Data for this task.
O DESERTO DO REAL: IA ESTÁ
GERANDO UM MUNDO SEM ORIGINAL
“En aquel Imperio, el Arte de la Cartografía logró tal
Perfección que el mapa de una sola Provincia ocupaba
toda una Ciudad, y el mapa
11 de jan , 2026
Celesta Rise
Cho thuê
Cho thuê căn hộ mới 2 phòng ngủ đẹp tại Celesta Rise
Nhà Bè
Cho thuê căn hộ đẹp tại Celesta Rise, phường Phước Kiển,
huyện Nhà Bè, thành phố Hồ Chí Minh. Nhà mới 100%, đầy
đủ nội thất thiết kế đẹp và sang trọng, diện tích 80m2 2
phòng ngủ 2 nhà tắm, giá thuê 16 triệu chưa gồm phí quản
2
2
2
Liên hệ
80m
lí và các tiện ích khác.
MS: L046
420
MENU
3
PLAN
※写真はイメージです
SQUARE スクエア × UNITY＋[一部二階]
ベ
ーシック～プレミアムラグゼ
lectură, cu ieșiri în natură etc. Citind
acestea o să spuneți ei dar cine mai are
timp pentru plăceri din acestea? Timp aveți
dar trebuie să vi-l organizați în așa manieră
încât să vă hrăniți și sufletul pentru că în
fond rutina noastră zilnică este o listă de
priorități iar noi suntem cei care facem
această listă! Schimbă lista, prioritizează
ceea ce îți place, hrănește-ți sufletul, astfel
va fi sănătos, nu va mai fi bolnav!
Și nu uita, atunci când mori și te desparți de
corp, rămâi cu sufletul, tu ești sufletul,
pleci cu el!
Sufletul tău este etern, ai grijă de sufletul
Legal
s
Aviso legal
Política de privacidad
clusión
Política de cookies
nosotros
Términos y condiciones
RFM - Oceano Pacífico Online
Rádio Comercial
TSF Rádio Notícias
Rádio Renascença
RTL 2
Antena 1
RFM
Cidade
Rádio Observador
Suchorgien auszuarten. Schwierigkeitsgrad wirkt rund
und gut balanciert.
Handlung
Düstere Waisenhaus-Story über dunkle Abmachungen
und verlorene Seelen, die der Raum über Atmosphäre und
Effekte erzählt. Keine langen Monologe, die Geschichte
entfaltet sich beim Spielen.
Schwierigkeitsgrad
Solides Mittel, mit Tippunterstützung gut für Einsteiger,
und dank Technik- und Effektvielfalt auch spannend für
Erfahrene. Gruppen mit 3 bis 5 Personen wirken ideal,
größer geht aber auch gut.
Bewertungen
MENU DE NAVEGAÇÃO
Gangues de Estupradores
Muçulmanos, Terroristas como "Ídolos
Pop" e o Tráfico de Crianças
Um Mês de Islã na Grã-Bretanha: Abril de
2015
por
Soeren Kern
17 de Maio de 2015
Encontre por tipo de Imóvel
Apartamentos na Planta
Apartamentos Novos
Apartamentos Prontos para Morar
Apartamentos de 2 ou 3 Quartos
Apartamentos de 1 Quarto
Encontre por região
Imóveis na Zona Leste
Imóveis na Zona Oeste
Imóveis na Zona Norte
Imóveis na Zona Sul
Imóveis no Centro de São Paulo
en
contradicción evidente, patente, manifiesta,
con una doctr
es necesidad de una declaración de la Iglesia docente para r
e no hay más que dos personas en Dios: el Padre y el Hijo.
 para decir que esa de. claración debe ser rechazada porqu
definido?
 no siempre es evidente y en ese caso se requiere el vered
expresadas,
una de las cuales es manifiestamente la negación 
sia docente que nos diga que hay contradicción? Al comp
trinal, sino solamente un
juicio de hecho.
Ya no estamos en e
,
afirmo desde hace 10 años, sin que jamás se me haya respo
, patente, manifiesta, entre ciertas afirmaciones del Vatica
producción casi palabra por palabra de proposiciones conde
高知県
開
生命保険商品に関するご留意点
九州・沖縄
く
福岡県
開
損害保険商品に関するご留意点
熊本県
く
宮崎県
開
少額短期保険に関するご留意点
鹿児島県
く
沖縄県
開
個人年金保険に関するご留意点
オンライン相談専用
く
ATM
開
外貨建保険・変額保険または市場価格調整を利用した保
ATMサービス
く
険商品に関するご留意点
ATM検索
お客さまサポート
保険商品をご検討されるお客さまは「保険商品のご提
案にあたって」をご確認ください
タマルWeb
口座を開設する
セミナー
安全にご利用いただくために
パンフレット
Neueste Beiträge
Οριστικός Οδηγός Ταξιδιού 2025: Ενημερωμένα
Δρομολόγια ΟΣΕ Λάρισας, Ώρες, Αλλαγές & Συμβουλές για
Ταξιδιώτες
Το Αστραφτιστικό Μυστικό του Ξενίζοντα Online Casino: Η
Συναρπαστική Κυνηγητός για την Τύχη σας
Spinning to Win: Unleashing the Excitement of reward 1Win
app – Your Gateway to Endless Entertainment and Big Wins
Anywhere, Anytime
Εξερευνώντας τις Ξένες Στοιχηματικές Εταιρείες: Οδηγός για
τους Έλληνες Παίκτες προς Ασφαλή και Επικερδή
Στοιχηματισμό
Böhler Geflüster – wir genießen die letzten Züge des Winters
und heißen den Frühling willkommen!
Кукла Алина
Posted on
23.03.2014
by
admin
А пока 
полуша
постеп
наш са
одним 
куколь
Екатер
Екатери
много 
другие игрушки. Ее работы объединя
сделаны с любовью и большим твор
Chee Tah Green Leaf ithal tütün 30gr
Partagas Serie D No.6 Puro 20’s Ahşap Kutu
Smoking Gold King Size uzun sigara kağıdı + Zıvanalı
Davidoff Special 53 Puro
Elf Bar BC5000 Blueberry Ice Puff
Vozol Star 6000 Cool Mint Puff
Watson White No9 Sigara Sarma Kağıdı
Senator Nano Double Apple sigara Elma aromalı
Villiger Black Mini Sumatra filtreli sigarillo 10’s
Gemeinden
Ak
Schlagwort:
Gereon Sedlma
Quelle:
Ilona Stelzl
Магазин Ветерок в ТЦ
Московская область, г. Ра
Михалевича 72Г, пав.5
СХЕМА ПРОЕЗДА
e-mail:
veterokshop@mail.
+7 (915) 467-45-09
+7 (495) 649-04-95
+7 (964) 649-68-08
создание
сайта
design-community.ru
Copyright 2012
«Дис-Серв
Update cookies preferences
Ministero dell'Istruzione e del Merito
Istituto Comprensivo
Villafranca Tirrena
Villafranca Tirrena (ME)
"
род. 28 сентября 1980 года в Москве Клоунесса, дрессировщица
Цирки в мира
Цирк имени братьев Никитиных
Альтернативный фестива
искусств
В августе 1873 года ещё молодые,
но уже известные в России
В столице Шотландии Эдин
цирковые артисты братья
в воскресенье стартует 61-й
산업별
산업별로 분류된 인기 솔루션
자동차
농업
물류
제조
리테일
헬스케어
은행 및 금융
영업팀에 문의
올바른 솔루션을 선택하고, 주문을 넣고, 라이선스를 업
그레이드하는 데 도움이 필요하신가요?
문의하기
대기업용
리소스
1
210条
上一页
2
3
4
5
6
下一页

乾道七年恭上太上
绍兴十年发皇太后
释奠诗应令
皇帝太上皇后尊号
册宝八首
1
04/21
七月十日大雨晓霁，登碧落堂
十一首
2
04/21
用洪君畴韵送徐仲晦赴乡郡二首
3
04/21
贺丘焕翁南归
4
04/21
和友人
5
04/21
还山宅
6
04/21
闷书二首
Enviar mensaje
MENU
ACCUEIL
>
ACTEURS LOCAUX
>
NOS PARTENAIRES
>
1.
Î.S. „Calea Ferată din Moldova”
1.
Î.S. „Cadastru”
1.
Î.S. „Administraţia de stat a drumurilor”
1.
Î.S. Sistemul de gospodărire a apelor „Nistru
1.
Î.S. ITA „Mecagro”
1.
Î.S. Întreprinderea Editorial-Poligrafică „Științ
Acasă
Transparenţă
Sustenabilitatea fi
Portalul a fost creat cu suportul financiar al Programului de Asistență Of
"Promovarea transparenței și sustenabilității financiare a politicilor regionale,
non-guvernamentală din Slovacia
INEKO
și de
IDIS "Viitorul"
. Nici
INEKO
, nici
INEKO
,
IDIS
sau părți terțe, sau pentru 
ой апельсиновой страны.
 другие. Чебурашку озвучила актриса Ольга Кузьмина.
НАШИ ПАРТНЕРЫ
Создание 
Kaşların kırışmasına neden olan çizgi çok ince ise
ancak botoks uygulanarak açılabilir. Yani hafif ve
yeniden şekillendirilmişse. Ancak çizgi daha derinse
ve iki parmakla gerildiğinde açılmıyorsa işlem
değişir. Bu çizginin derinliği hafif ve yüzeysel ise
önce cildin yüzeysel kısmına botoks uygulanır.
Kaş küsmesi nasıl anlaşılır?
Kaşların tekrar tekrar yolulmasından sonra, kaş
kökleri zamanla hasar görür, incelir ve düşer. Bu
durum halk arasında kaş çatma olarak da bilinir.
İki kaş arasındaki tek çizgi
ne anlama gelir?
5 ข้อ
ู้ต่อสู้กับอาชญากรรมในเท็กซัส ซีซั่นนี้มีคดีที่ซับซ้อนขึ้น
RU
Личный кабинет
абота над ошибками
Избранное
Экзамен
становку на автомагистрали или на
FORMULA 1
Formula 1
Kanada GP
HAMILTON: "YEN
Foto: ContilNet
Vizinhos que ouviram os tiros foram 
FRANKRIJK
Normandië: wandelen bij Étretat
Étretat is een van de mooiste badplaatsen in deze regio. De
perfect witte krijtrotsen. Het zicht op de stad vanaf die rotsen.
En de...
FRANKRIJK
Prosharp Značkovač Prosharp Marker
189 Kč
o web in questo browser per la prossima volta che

What needs to be done.
From the listing above, the lines starting with the one that has "corp, rămâi cu" and running through the one that has "Rádio Observador" should be copied exactly, ends included.

Solved exercise.
corp, rămâi cu sufletul, tu ești sufletul,
pleci cu el!
Sufletul tău este etern, ai grijă de sufletul
Legal
s
Aviso legal
Política de privacidad
clusión
Política de cookies
nosotros
Términos y condiciones
RFM - Oceano Pacífico Online
Rádio Comercial
TSF Rádio Notícias
Rádio Renascença
RTL 2
Antena 1
RFM
Cidade
Rádio Observador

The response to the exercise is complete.